Cindy is a hard working person, who set up own business as a designer. She worked alone in the business. Later, the business expanded and she need to two or three more people to support. Now she has five people working for her. Yet she was always frustrated. She will be angry on them for not doing the work properly; and will do herself.
Finally, the staff left one by one. The Reason?
Cindy never allowed anyone to do the job. She did everything herself. She developed a belief that no one can do the job like her. Her trigger was when an employee asked to explain a task. Her reaction was it is easier to do herself than to explain.
We are little robotic at times, as humans.
We do something so often that we no longer have to think about how we do it (default mindset). Once we learn how to drive a car, we just do it every day without even thinking. We are automated.
Same thing happens in other areas of our life. We get up at the same time, we get ready and go to office in the same way; and work on our desk in the same way. We create routine in our life.
Routine is important in our life, and we start depending on it. It helps us to move with certainty. (Success trap – because we have succeeded in past in certain way, we think that’s the only way).
So when our routine is altered, we get stressed. We cannot accept or bear the change in routine. It happens in our family life also.
The routine is part of us and it is us. We forget that the world around us is changing. So we need to check in with our routine to see that the same pattern is still working the best for us.
This is same for the way we communicate with other people – set pattern of language, tone, or style of communicating. Some of these patterns are effective and therefore, we have succeeded.
However, we need to check whether these aspect of communication are still working the best for us.
REACTING is like an automated response. Something triggers a reaction. Deep within each of us, we store triggers and reactions. We react the way we have programmed ourselves to react. The concern is that it’s difficult to observe what our triggers are. Some our triggers and reactions we have developed over time, no longer work for us and can be actually be destructive.
Cindy’s story is not uncommon. She had set this belief. She had a set trigger to this belief. She would react in a set way. This pattern had been there for long time and mastered by Cindy.
Everyone has these patterns; everyone reacts to certain triggers that are built on certain beliefs. However, it is a choice – to react in this way. You learnt the behavior; you can change it as well.
Now think, if Cindy took a breadth and had four seconds of silence before reacting to her staff. That would change her pattern of behavior from one of reacting to one of responding. She would choose how she wished to respond, rather than falling back on her automated reaction.
One breadth could change the entire situation. Four seconds! Sounds too easy. It is easy. However, it is a choice.

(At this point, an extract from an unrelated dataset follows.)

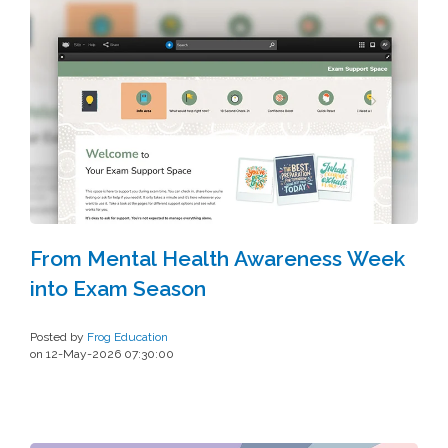
From Mental Health Awareness Week
into Exam Season
Posted by
Frog Education
on 12-May-2026 07:30:00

Our pattern of beliefs fuels our triggers and our reactions. These patterns can be good. You may train yourself to get straight up when your alarm clock goes off in the morning and to put your running shoes on and go for a run. Running makes you feel fantastic. This pattern, the triggers, and your reaction, is working for you. It is helping you stick to a routine that makes you feel good.
But Cindy’s pattern is not working for her. She needs to be reprogrammed. She needs to respond to a situation.
Life is complex and there are many situations in every day where are confronted by something we have never done or thought before.
We need to respond in the moment. We cannot train ourselves to react to everything; this would mean that we are not living in the present moment. Being in the moment means you cannot bring the past into that moment.
A reaction is from your past. If we strive to be present when we are communicating with someone, then we won’t react to what they say.
The first step is to uncover what we are reacting to (negative feeling). Sometimes we suppress our feelings and cover up with another feeling. When we feel tired or stressed, we try to change what we are doing – say we go for shopping, eat something, watch television. But this way, emotion will be growing stronger inside and an even bigger reaction will occur anytime. Denying ourselves the time to feel our emotions means that we store them up. We live in the storage department of our life, taking stock, feeling how angry tired or stressed we are.
And, convincing ourselves that the person sitting opposite us is totally to blame.
Enjoying life, having a fulfilling life, is about experiencing life and responding to it as it comes along.
Reacting to our triggers is not living in the moment.